A few weeks ago someone posed a question to a group that I’m a part of: “What is God asking you to do? And will you be obedient?” We were encouraged to seek Him and to ask Him what He was calling us to do. I did just that. And almost immediately, I sensed this invitation –
Go and do something you enjoy.
Seriously, Lord? Come on. We are supposed to “report in” about our obedience and this is what You give me?
Do something you enjoy.
Why? I asked. As the Middle East erupts in war. As traffickers trade people like commodities. As people I love mourn people they love. As children starve. As women disappear. As a world weeps for the One who will save it. As a world defiles that same One’s holy Name. This is what He asks of me on a Monday? That I do something I enjoy? Why?
And I’m almost sure this is what He whispered: “Because I want to enjoy it with you. I want to enjoy you.” Oh.
Well, then, what? What should I do? Silence. My choice. My decision. To obey. To have fun. Something inside of me beat back to life. I had a plane ride home to dream up a plan. Swings? I do like them, but that doesn’t seem quite long enough. A trampoline? But I’m not yet cleared for physical activity. (This, though, is still on my list.) A day trip somewhere? But it’s so hot. And, somehow, on a plane bound for home, a trip hardly seems fun to this homebody.
I opened the book I was reading. And I knew. I had been making a list of independent bookstores I wanted to visit around Houston. That was what I would do! I would spend a day exploring them. Just me and God. It felt oddly unholy but wildly freeing. The way it used to feel when I knew my mom didn’t really think I was very sick but consented to let me stay home from school anyway, and she and I would play hooky from the world for seven hours. There is something strangely sweet about stolen time, about someone wanting to spend it with you. When that someone is the Lord? Well. It’s something much more tender than I could describe.
I planned my week to keep Thursday free. I had to drop the dog off at the vet that morning. And my car needed to go to the shop. Then I planned to get a Shipley’s kolache and cinnamon twist (because, yes, donuts), come home and get a little bit of work done, and head out at 10am when the bookstores opened.
At the car shop, they offered me a loaner.
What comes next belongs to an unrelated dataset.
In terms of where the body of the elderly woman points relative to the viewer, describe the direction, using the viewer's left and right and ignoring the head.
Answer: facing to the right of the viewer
And I laughed out loud when the guy drove up in a little Mercedes sports car. I would have been fine with anything. But come on?! I drive a super practical SUV. A sports car?! Don’t tell me that God doesn’t sometimes just up and make us laugh. Parents delight to surprise their children. Why do we think God wouldn’t do the same?
The day was amazing. You know when you want a day to be spectacular, and then sometimes it falls flat? That didn’t happen at all. It really was insanely fun. I went to six bookstores. Between stops 3 and 4, I stopped at Whole Foods and ate lunch while I read. I met neat people – book people. Book people don’t talk to you unless they have something to say. They don’t ask you how you’re doing. They don’t expect you to ask them. They don’t awkwardly follow you around the store. They let you have space. They let you touch things and open things and unwrap things. They let you read the first chapter of as many books as you can handle. They sometimes give you handwritten index-card-coupons that offer 20% off. They get excited when you get excited, but neither of you really has to say much about it. Book people. I am a book person. And it was easy to spend a day with them.
I came home with a stack of treasures. I’ve left them on the floor beside my bed. Because I like to remember. I like to remember how much fun I had. I like to remember that God invited me to enjoy myself – to enjoy Him. I like to remember that He delights to make me smile. Even in the midst of an aching world. I am His child, and He loves me.
He also really, really likes me.
And not just me. He really likes you too. When we laugh. When we wonder. When we notice things that only we would. When we’re wildly unpredictable – and also when we’re eye-rollingly predictable. When we weep for what breaks His heart. When we make someone smile. When someone makes us smile. When we’re completely at ease as the ones He has made us. When we lean our heads back to look up and catch His eye.
When we whisper, I don’t just love you Lord, I really, really like You too. And we wonder at the holiness of it all.
So, go, play hooky for a day. Steal away for seven hours and do something fun. Take your kids with you if you need to. Or call me – I’ll keep them for the afternoon. Dream up a day and then do it. Bombs will still fall. Children and women will still need rescue. It will not fix the world, but it will not harm it either.
Let laughter bubble from that place that has mistaken seriousness for holiness.
And then invite a broken world into that kind of joy. Invite a world that has forgotten what it feels like to be enjoyed into the Presence of the One who delights to see them smile. Invite a world that expects begrudging acceptance at best to know a God who at times makes you laugh with childlike wonder.
Oh, yes, Jesus weeps. He does. I know it. But He smiles too – and sometimes you’re the reason.